In Greece, diesel fuel, as an auto energy choice, made a delayed entry into the market. Its wider use in major cities here was only permited five years ago. Two years later, in 2013, diesel-powered vehicle sales captured first place in the Greek market. Diesel was lower-priced, offered greater mileage and less emissions. This was good news for drivers in recession-struck Greece.
In response, car makers of models running on gasoline took measures to significantly reduce consumption levels by focusing on the development of smaller engines combined with the adoption of turbo technology. Lower fuel consumption levels in this auto category have virtually wiped out the advantage enjoyed by diesel cars in recent years.
Though diesel vehicle models emit less greenhouse gases, the nitrogen oxides they release are more hazardous for human health.

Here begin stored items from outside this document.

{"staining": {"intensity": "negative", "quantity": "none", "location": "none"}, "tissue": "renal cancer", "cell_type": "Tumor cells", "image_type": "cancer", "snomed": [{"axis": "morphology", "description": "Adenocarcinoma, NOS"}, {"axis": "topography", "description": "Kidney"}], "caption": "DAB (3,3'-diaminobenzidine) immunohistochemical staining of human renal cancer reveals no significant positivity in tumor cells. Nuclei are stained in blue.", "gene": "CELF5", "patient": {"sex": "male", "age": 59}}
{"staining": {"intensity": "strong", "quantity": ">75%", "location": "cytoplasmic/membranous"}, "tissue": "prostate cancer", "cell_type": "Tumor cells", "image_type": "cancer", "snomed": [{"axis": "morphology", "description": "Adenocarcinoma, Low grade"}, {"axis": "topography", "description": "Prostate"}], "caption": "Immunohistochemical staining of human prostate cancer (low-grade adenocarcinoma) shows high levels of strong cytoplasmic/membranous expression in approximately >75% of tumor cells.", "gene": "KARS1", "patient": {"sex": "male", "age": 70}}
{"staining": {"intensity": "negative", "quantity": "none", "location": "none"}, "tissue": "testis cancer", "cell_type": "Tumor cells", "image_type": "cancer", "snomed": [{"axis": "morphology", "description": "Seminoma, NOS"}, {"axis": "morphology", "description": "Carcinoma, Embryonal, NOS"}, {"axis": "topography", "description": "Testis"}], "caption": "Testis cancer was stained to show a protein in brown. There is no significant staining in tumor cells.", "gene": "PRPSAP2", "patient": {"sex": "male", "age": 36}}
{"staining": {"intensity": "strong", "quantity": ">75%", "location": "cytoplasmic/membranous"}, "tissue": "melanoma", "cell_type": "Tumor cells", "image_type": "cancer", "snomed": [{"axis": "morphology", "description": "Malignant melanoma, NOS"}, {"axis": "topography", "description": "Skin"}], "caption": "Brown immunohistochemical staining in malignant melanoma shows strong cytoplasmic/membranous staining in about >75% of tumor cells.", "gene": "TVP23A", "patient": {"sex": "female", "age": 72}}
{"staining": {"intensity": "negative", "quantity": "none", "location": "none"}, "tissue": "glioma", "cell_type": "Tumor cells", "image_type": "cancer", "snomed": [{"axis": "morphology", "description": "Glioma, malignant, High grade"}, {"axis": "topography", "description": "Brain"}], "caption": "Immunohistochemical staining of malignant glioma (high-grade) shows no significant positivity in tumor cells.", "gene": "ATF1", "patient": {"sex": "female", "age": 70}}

Or, as put by British broadcaster Jeremy Clarkson, diesel cars are good news for polar bears but bad news for the health of people living in cities.
The European Commision has set specific limits for such emissions and is expected to follow up with new, even stricter limits next spring.
A recent study showed that many car producers have been providing false information on the nitrogen oxide emission levels of their car models. In some cases, emissions were as much as fifteen times over the limit. The recent VW diesel emissions cover-up scandal, just the tip of the iceberg, as things have turned out, has also affected the public’s perception of diesel technology.
VW has sought to rectify its corporate image by announcing major investment plans for the development of new eco-friendly vehicles. Though the move has been widely received as a mere PR gimmick, there must be some truth in it if the amount of money being spent by the German car producer on new models is taken into account. VW’s product range objective includes 30 electric car models by 2025.
Without a doubt, this reflects a wider auto industry trend. Car producers are now discouraged to invest in cleaner diesel technology as they concurrently face the challenge of adapting to electric cars, viewed as the industry’s future. Auto makers believe they cannot take on three fronts at once and, as a result, are opting to focus on gasoline and electric car technology.
There is a long way to go in the development of electric car technology, still at an embryonic stage. The high cost of electric car models and, to a lesser extent, the lack of refueling station infrastructure, especially in countries such as Greece, where drivers generally do not posses private garages, act as deterrents. On the other hand, some technological progress has been made, allowing electric cars to run for about 300 kilometers based on a single charge. Also, the battery recharging time needed is now far swifter.
Electric car producers and governments around the world anticipate this developing technology will make electric cars far more affordable for drivers between 2020 and 2025, making them competitive against conventional models.